### Verfügbare Datensätze
··········

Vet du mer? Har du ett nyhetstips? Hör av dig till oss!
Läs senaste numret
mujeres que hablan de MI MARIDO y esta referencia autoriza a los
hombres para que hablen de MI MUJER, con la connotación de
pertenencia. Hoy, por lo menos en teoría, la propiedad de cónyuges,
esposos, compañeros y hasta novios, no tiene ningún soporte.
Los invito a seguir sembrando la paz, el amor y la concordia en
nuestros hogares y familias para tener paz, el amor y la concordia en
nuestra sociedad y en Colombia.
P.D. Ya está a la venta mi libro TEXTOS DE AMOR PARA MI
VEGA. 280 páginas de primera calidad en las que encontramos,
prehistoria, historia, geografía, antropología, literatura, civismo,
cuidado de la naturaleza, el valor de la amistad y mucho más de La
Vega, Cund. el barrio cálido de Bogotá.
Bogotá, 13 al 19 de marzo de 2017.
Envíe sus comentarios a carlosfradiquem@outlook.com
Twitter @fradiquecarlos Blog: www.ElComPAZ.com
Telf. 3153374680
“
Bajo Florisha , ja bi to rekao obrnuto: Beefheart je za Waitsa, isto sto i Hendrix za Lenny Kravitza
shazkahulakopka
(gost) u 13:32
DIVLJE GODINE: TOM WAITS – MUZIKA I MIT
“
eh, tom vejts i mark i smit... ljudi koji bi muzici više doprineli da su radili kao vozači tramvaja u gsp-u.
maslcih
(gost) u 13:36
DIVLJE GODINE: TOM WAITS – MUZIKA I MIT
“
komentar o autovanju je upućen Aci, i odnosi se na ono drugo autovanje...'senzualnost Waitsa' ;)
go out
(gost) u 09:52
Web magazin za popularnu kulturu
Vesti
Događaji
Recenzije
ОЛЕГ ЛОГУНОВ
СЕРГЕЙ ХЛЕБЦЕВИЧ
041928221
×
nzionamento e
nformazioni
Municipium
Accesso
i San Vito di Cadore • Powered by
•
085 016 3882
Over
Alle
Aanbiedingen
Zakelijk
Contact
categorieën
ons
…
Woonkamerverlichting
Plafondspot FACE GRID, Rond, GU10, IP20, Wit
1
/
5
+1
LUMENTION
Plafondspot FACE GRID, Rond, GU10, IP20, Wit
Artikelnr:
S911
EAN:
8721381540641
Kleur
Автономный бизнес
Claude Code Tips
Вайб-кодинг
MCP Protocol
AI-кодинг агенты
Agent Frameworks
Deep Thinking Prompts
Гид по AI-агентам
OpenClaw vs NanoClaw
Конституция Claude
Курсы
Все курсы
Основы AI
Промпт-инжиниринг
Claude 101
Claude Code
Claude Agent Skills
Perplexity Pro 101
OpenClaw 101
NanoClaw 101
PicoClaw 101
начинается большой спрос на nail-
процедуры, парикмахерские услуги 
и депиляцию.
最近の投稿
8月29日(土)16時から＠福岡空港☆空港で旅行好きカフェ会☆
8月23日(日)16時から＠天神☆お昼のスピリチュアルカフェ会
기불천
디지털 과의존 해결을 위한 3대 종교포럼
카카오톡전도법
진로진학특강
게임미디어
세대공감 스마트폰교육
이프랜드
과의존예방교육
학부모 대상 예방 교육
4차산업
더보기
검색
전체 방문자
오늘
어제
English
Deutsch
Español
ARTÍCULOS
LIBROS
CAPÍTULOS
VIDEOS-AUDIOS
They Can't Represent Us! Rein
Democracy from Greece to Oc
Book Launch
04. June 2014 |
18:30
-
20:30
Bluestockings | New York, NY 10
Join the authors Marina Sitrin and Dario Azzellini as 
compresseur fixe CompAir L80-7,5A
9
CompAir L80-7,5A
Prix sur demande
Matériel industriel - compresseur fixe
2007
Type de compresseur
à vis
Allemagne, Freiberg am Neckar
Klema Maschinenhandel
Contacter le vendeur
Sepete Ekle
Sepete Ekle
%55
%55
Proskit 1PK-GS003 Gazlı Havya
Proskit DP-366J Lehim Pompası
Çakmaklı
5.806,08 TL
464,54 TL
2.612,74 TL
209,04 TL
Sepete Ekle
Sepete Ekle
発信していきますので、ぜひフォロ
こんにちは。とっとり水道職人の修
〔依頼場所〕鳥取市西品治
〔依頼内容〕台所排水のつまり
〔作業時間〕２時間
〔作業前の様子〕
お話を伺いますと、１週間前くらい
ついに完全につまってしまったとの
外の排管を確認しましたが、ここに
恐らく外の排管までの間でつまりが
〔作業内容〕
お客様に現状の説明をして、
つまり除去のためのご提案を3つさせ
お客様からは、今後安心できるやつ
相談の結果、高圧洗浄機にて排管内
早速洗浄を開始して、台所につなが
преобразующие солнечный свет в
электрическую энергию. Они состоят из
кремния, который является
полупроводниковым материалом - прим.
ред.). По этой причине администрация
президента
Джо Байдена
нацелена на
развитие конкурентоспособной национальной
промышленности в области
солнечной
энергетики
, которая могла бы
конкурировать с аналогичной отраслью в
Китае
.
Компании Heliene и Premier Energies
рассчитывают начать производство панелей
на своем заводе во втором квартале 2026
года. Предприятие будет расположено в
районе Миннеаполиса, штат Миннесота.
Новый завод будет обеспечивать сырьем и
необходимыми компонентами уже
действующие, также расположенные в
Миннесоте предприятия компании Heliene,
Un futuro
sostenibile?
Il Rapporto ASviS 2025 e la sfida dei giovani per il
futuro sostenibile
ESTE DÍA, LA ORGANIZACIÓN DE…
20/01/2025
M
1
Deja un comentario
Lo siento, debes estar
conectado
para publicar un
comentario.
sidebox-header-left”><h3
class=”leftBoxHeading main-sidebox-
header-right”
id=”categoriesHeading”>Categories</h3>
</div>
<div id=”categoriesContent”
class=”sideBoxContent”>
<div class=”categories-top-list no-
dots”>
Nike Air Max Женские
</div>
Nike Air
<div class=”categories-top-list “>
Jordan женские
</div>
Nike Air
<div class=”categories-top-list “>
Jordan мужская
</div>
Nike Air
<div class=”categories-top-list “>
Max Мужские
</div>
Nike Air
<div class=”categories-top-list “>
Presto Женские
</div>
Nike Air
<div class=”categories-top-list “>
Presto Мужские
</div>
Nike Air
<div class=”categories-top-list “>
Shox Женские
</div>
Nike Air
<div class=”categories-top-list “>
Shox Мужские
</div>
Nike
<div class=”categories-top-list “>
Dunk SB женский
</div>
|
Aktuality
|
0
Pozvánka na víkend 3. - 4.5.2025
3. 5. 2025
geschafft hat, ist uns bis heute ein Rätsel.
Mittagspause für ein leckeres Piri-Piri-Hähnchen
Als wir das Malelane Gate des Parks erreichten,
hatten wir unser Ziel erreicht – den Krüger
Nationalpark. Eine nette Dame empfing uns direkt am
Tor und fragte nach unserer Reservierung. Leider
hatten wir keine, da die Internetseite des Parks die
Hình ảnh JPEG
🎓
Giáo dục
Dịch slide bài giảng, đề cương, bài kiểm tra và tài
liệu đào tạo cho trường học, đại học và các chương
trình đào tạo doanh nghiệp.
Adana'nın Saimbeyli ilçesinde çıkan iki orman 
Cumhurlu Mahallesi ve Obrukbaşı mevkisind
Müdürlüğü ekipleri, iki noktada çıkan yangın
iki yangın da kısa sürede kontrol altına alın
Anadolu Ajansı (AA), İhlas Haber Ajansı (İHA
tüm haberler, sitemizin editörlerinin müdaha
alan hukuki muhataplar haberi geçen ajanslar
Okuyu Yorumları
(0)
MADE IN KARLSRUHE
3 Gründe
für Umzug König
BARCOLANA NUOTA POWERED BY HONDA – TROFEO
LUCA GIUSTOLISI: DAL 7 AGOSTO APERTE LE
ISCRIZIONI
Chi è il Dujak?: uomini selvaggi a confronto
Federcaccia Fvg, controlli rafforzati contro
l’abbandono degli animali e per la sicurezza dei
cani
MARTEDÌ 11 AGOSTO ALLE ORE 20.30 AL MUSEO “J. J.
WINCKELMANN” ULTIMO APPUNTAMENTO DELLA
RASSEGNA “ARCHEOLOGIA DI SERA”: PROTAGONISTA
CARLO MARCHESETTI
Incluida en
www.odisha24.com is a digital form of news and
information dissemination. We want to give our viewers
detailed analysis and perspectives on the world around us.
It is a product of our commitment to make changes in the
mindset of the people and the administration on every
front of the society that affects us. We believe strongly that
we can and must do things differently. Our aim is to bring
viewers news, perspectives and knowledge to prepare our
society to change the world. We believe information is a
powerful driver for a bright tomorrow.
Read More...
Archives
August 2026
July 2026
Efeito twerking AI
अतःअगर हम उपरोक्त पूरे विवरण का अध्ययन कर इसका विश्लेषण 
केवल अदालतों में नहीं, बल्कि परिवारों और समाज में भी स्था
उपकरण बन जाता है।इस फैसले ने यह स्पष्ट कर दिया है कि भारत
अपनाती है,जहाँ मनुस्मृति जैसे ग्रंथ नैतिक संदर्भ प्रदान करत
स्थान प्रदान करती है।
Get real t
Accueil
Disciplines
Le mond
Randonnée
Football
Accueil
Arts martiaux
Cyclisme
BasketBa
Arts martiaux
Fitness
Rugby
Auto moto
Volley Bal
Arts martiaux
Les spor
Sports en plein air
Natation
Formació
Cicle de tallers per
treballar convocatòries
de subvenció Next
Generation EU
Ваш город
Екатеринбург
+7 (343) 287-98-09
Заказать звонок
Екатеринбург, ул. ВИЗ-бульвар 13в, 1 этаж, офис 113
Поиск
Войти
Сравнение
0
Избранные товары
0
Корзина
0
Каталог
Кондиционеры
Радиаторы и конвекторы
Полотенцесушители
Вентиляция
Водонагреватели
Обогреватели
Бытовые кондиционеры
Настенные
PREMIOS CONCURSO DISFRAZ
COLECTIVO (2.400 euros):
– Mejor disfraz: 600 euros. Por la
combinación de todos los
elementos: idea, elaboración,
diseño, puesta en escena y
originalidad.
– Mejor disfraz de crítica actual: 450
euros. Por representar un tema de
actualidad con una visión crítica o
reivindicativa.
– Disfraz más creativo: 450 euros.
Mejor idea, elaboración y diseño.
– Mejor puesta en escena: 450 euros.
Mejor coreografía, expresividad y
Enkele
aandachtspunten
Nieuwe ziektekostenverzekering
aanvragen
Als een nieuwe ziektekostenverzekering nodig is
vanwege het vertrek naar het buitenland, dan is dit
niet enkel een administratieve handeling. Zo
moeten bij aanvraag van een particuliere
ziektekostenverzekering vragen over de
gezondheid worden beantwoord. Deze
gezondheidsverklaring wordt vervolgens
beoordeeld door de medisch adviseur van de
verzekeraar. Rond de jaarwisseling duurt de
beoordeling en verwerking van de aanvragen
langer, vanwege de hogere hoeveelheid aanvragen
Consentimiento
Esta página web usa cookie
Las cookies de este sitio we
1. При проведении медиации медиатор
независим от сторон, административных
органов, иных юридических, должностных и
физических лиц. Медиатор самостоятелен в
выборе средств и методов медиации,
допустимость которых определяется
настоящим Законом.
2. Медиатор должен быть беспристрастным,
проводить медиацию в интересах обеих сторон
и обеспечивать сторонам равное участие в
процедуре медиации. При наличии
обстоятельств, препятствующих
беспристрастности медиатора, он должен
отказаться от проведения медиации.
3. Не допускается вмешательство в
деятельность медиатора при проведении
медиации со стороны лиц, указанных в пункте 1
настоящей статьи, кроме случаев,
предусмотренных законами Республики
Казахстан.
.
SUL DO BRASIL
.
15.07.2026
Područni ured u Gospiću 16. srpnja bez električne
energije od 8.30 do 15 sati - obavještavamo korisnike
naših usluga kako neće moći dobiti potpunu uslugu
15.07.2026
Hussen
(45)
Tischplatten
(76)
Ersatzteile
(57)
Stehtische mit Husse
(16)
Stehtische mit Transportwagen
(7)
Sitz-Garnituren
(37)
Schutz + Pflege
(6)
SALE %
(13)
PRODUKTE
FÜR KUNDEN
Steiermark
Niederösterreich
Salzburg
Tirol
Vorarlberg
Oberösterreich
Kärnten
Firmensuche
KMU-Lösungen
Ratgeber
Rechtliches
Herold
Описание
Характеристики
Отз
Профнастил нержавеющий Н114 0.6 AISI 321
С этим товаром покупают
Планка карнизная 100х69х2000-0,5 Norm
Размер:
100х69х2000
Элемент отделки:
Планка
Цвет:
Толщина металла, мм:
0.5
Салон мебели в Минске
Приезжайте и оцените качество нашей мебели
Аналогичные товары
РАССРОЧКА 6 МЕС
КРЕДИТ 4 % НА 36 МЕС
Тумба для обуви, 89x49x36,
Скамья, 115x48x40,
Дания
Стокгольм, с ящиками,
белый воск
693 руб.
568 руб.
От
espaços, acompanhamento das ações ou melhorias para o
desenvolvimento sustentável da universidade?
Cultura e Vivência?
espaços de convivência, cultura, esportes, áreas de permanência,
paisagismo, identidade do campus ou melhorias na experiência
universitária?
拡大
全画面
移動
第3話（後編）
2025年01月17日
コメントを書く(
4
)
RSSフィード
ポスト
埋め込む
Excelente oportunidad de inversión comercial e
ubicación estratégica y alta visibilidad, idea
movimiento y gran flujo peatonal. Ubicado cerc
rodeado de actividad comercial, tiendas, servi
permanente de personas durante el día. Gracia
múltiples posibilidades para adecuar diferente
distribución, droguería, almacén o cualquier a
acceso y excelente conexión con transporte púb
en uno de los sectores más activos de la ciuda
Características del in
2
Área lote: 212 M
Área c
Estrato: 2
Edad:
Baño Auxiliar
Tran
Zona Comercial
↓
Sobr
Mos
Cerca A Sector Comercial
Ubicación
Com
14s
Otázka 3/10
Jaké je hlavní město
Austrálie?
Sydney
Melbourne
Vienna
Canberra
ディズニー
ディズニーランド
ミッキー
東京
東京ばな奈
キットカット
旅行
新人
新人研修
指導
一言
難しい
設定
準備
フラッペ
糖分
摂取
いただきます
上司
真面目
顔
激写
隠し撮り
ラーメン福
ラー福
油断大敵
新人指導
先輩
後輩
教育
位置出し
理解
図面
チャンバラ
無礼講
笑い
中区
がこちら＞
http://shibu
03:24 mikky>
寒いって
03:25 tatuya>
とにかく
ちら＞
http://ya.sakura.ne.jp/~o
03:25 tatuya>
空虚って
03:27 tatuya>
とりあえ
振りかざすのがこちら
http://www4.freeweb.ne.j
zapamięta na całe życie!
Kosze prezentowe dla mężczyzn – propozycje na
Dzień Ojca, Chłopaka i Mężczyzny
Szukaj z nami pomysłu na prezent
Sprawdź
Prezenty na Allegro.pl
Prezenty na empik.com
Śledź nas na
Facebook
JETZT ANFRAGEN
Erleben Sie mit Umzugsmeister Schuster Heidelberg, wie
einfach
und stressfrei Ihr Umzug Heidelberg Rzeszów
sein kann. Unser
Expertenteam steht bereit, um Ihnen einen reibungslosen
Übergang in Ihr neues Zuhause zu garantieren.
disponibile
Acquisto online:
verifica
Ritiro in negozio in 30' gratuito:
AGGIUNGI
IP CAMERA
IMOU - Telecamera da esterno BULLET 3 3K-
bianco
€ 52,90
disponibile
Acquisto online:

··········

### Aufgabenbeschreibung
Überträgst du die Zeilen vom Anfang der Datensätze bis einschließlich zur Zeile mit "Los invito a" in eine Markdown-Tabelle mit den Spalten "Nr." und "Zeile"? Leerzeilen lässt du dabei weg.

### Ergebnis
| Nr. | Zeile |
|---|---|
| 1 | Vet du mer? Har du ett nyhetstips? Hör av dig till oss! |
| 2 | Läs senaste numret |
| 3 | mujeres que hablan de MI MARIDO y esta referencia autoriza a los |
| 4 | hombres para que hablen de MI MUJER, con la connotación de |
| 5 | pertenencia. Hoy, por lo menos en teoría, la propiedad de cónyuges, |
| 6 | esposos, compañeros y hasta novios, no tiene ningún soporte. |
| 7 | Los invito a seguir sembrando la paz, el amor y la concordia en |